The district’s Equity Action Plan is a framework created to address systemic inequities facing today’s U.S. education system — especially as it pertains to the McLean County-based school district. It’s grounded in data collected through a districtwide equity audit, said Shelvin.

The plan’s divided into five key areas:

  • Systemic, or, strategic planning.
  • Teaching and learning.
  • Student voice.
  • Professional development.
  • Family and community, as agency. 

Shelvin said when Unit 5 talks about equity, what leaders really are doing is making sure the district’s mission -- and visionary goals -- are within reach of all students, not just the ones who’ve traditionally succeeded in U.S. education.
“Expanding our definition of personal excellence really includes everyone -- students who have some differences in their background, whether it's regarding learning styles, learning differences, racial/ethnic differences, language differences: We really define diversity broadly.”

Achieving DEI goals also means paying attention to teacher behaviors that can make classroom learning more responsive to students' varying cultures, as well as recruiting and retaining a diverse workforce that reflects the community.

Equity Audit grounds decisions in data

Shelvin said a 175-page equity audit of the district, released in August, factored into the district’s Equity Action Plan — though the plan was being organized even before the audit's completion. It’s a comprehensive report that covered data which, among other things, detected disparities among several subgroups.

One real area of concern, said Shelvin, is finding a way to address disproportionate suspensions and expulsions that fall along racial lines.

Black students in Unit 5 schools disproportionately represent the majority of those exclusionary disciplinary infractions, she said.

“We know that it's not a matter of simply having more behaviors. There are some systemic things that we can change to support” addressing the disparity, she said, asking. “How do we work at the front end, so that we understand what those behaviors are communicating?” before it reaches those negative-impact discipline levels.

Another subgroup Unit 5 needs to examine is students eligible for special education services, she said.

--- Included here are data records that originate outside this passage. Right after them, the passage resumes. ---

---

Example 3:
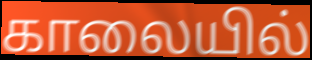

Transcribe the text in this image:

காலையில்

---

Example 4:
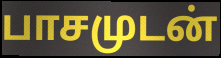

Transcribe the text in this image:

பாசமுடன்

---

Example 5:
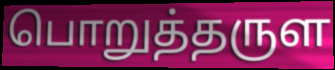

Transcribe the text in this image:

பொறுத்தருள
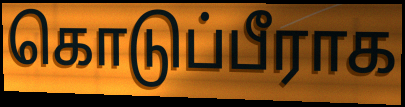
கொடுப்பீராக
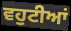
ਵਹੁਟੀਆਂ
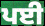
ਪਈ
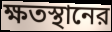
ক্ষতস্থানের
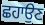
ਛਹਾਉਣ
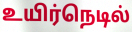
உயிர்நெடில்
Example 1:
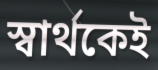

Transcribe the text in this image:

স্বার্থকেই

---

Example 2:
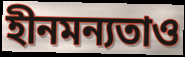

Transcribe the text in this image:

হীনমন্যতাও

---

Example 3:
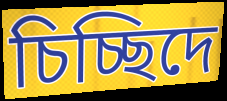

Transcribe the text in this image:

চিচ্ছিদে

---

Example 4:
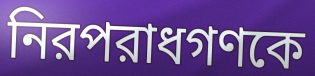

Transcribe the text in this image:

নিরপরাধগণকে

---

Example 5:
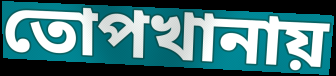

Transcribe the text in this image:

তোপখানায়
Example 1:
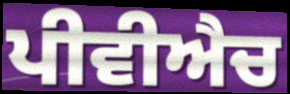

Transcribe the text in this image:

ਪੀਵੀਐਚ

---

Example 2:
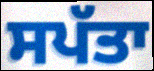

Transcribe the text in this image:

ਸਪੱਤਾ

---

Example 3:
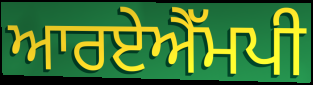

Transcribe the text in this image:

ਆਰਏਐੱਮਪੀ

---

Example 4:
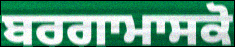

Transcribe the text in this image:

ਬਰਗਾਮਾਸਕੋ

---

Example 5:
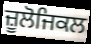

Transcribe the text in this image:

ਜ਼ੂਲੋਜਿਕਲ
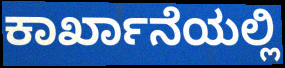
ಕಾರ್ಖಾನೆಯಲ್ಲಿ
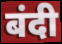
बंदी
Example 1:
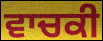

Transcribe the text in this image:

ਵਾਚਕੀ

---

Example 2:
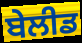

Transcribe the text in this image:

ਬੇਲੀਡ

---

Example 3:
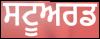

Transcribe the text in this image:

ਸਟੂਅਰਡ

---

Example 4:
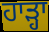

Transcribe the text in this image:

ਹਾੜ੍ਹਾ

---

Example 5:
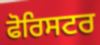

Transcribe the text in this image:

ਫੋਰਿਸਟਰ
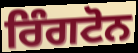
ਰਿੰਗਟੋਨ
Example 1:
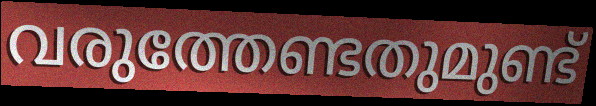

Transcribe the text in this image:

വരുത്തേണ്ടതുമുണ്ട്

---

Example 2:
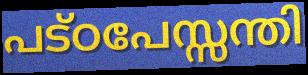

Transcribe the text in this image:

പട്ഠപേസ്സന്തി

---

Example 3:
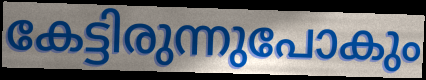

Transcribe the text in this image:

കേട്ടിരുന്നുപോകും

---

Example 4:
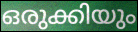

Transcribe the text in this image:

ഒരുക്കിയും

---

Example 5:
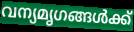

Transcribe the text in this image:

വന്യമൃഗങ്ങൾക്ക്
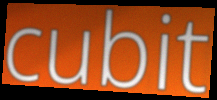
cubit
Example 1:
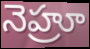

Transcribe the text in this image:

నెహ్రూ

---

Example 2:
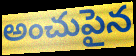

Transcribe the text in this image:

అంచుపైన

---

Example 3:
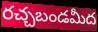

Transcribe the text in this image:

రచ్చబండమీద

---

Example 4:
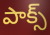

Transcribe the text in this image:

పాక్స్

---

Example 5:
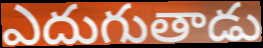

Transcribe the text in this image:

ఎదుగుతాడు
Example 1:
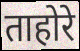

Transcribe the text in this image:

ताहोरे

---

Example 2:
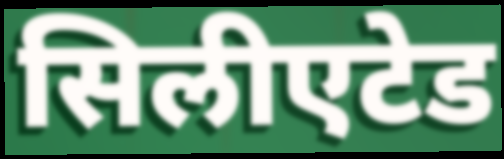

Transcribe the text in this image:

सिलीएटेड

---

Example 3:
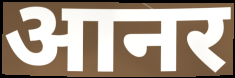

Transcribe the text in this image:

आनर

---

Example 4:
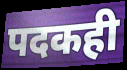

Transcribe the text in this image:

पदकही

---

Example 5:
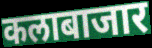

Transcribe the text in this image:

कलाबाजार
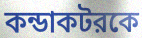
কন্ডাকটরকে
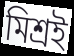
মিশ্ৰই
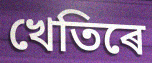
খেতিৰে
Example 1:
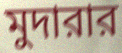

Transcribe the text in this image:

মুদারার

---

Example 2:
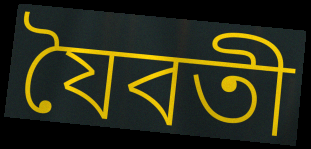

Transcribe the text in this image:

যৈবতী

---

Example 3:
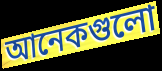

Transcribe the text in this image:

আনেকগুলো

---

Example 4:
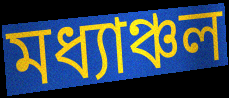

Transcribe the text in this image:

মধ্যাঞ্চল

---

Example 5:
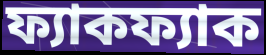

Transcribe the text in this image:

ফ্যাকফ্যাক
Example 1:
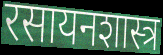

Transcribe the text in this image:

रसायनशास्त्र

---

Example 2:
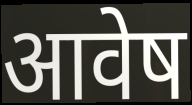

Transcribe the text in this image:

आवेष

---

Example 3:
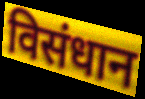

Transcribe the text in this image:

विसंधान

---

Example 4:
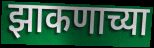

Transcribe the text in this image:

झाकणाच्या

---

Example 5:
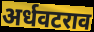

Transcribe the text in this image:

अर्धवटराव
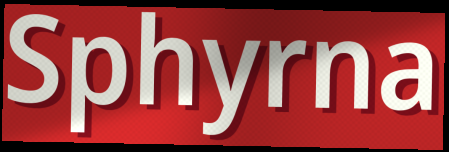
Sphyrna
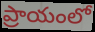
ప్రాయంలో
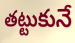
తట్టుకునే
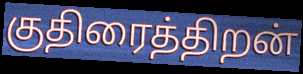
குதிரைத்திறன்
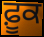
ਫ਼ੂਕ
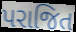
પરાજિત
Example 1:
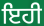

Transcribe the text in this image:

ਇਹੀ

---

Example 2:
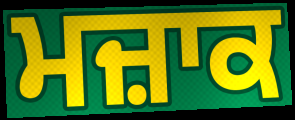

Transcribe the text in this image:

ਮਜ਼ਾਕ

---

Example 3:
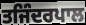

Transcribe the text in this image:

ਤਜਿੰਦਰਪਾਲ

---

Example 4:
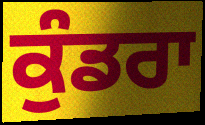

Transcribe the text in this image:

“How do we ensure that population is representative — and not where there's one particular group who has more access to special education services, and one group who really is missed or has less access,” said Shelvin.

Unit 5 families speak more than 30 languages

Diversity encompasses more than race, said Shelvin, noting that more than 30 languages are spoken among Unit 5 families.

One area of the district’s Equity Action Plan specifically works to improve communication, and encourage participation from the variety of cultures that make up Unit 5 families, and the broader community, she said.

“It really focuses on making sure that communication is two-way. So not only that we are more successful with getting messages out in the family’s preferred language, but also making sure that all of our resources are accessible — so that language is not a barrier."

Elevating those families' concerns also is a goal, she said, explaining that is part of the plan's focus on family/community as agency.

Next steps

The Unit 5 Equity Action Plan plan is an ongoing, yearslong program, Shelvin said. As the district continues to collect data, leadership should respond and react to it, addressing that data.

She told the school board Wednesday that among the District Equity Leadership Team’s next tasks are drafting a diversity statement, training educators in culturally responsive practices, and creating a teen group tied to the Equity Action Plan.

The team also is working to recruit a more diverse Citizens Advisory Council that reflects the diversity of the 12,000-plus students in Unit 5.